Automated Distributed Tracing With Manual Benefits
In many situations, you are normally forced to choose between only two options. But sometimes, there is a third option that combines the best elements of the other two. In our case here, the ideal solution is one that provides the flexibility of the manual approach with the convenience of a fully automatic solution.
You need a fully automated solution that takes into account that 90% of software is built using standard components, components that are unique to your organization and can’t be handled by generic test cases and processes. This means that most of your tracing needs can be handled by predefined scenarios, letting you invest your time, resources, and energy in the 10% that matters most to you and your organization.
There will be times when you’ll need to extend your system and provide new functionality, and for this, you will need support for open frameworks and tools. This is exactly the approach taken by Epsagon. Epsagon abstracts away the hardest parts of the process, allowing you to focus on building effective business logic while it takes care of the mechanics of distributed tracing.
Epsagon also enables developers to set manual labels that are queryable in the Epsagon dashboard, complete with alerts. You can see an example of Epsagon’s custom labels in Node.js here. Plus, Epsagon also provides support for open frameworks and tools for those new scenarios that pop up and are not covered by its automatic tracing.

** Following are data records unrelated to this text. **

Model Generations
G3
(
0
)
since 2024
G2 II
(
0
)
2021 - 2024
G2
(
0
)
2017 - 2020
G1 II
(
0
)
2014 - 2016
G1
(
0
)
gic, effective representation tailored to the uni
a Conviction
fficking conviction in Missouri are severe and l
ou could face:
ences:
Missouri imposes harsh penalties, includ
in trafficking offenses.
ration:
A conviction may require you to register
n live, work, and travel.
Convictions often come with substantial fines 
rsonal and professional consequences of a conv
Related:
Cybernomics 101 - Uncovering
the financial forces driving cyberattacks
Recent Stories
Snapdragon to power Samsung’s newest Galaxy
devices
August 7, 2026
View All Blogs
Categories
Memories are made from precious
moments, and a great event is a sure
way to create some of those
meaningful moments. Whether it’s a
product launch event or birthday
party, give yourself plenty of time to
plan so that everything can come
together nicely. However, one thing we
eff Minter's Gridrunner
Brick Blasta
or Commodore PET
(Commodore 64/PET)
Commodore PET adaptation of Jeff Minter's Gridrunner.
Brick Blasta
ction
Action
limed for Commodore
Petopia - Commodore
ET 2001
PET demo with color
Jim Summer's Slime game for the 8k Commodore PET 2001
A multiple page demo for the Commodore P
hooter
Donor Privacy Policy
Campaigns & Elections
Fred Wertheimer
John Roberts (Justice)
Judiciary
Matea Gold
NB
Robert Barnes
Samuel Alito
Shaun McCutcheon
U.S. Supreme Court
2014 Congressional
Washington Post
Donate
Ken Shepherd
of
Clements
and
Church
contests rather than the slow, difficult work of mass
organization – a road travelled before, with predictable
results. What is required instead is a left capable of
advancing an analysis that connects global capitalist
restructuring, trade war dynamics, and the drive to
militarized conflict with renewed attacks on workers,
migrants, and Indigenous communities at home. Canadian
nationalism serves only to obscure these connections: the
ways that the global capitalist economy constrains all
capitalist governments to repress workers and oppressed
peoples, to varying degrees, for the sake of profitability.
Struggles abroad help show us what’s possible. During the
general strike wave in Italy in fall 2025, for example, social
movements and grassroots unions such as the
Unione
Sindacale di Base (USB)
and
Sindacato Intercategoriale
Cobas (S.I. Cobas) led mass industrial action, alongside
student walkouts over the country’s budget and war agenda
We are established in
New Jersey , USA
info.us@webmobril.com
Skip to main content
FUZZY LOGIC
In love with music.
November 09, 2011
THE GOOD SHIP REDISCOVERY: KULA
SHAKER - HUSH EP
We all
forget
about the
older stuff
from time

Whether you want the flexibility of a manual system or the convenience of an automatic solution, both options will help you get started with distributed tracing.
The manual approach will give you everything you need to build what you want. This flexibility comes at a high cost and will involve you having to use valuable resources and time to get it off the ground. A fully automated solution will let you get started more quickly, flatten the learning curve, and simplify major elements of integration and deployment. Apart from the hidden financial and other costs involved in a cloud-based solution, this approach is far less flexible and makes you vulnerable to vendor lock-in.
As we noted, Epsagon provides an alternative model that combines the best elements of both the automatic and manual approach. This will provide you with the ultimate balance between flexibility and convenience and avoid unnecessary compromise in either direction. Epsagon supports real-life applications and scenarios and saves time by automating common scenarios.
Plus, if you encounter a scenario not yet supported by Epsagon, you can build a custom solution. So, instead of trying to find a way to force Epsagon to work with your problem, you can use an open framework, such as OpenTracing, if and when necessary.